Single by S10

from the album Ik besta voor altijd zolang jij aan mij denkt
- Language: Dutch
- Released: 3 March 2022
- Length: 2:56
- Label: Noah's Ark [nl]
- Songwriters: Arno Krabman; Stien den Hollander;

S10 singles chronology
| "De leven" (2022) | "De diepte" (2022) | "Laat me los" (2022) |

Music video
- "De diepte" on YouTube

Eurovision Song Contest 2022 entry
- Country: Netherlands
- Artist: S10
- Language: Dutch

Finals performance
- Semi-final result: 2nd
- Semi-final points: 221
- Final result: 11th
- Final points: 171

Entry chronology
- ◄ "Birth of a New Age" (2021)
- "Burning Daylight" (2023) ►

= De diepte =

2022 song by S10

"De diepte" (/nl/; ) is a single by Dutch singer S10. The song represented the Netherlands in the Eurovision Song Contest 2022 in Turin, Italy, after being selected by the Dutch public broadcaster AVROTROS. It is the first time since 2010 that a song sung entirely in Dutch represented the country at Eurovision. A week after the contest, the song topped the Dutch singles chart. The song was later included in S10's third studio album, Ik besta voor altijd zolang jij aan mij denkt, released on 28 October 2022.

== Background ==
The song tells about Den Hollander's most personal memories. According to Den Hollander, "It's a tribute to the sadness and memories that you carry with you. Everyone experiences difficult times in their lives. That's something we all have in common and I hope [people] will feel less alone when [they] listen to the song".

== Release ==
The song was released on 3 March 2022. A reveal event for the song took place on the same day at 11:15 (CET) in the Tuschinski Theatre.

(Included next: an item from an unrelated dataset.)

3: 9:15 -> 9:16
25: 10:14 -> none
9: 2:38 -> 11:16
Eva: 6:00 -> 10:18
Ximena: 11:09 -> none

== Eurovision Song Contest ==

=== Selection ===
On 24 May 2021, shortly after the final of the Eurovision Song Contest 2021, the Dutch broadcaster AVROTROS announced its participation in the following edition and opened submissions for interested artists to present its selection committee with up to three songs, with the deadline being 31 August 2021. The selection committee consisted of Eric van Stade, Cornald Maas, Jan Smit, Sander Lantinga, Coen Swijnenberg and Joyce Hoedelmans. The selection process was carried out under the supervision of Dutch head of delegation Lars Lourenco.

AVROTROS announced S10 as the Dutch entrant on 7 December 2021. On 25 January 2022, the creative team to support S10 in the preparations for her entry was announced, consisting of creative supervisor Wouter van Ransbeek, director Marnix Kaart and lighting designer Henk Jan van Beek. On 21 February, Frits Huffnagel claimed that the song would be presented on 3 March, which was confirmed by the broadcaster the following day.

=== At Eurovision ===
According to Eurovision rules, all nations with the exceptions of the host country and the "Big Five" (France, Germany, Italy, Spain and the United Kingdom) are required to qualify from one of two semi-finals in order to compete for the final; the top ten countries from each semi-final progress to the final. The European Broadcasting Union (EBU) split up the competing countries into six different pots based on voting patterns from previous contests, with countries with favourable voting histories put into the same pot. On 25 January 2022, an allocation draw was held which placed each country into one of the two semi-finals, as well as which half of the show they would perform in. The Netherlands was placed into the first semi-final, held on 10 May 2022, and performed in the first half of the show.

In the first semi final, the Netherlands qualified for the final, as the last qualifier to be announced. The country eventually finished in 11th place with 171 points.

==Charts==
===Weekly charts===

Weekly chart performance for "De diepte"
| Chart (2022) | Peak position |
|---|---|
| Belgium (Ultratop 50 Flanders) | 4 |
| Greece International (IFPI Greece) | 60 |
| Iceland (Tónlistinn) | 9 |
| Lithuania (AGATA) | 8 |
| Netherlands (Dutch Top 40) | 1 |
| Netherlands (Single Top 100) | 1 |
| Sweden (Sverigetopplistan) | 44 |
| UK Singles Downloads (Official Charts) | 38 |

===Year-end charts===

2022 year-end chart performance for "De diepte"
| Chart (2022) | Position |
|---|---|
| Belgium (Ultratop 50 Flanders) | 96 |
| Netherlands (Dutch Top 40) | 22 |
| Netherlands (Single Top 100) | 26 |

==Certifications==

Certifications for "De diepte"
| Region | Certification | Certified units/sales |
| Belgium (BRMA) | Platinum | 40,000^{‡} |
| Netherlands (NVPI) | Platinum | 80,000^{‡} |
^{‡} Sales+streaming figures based on certification alone.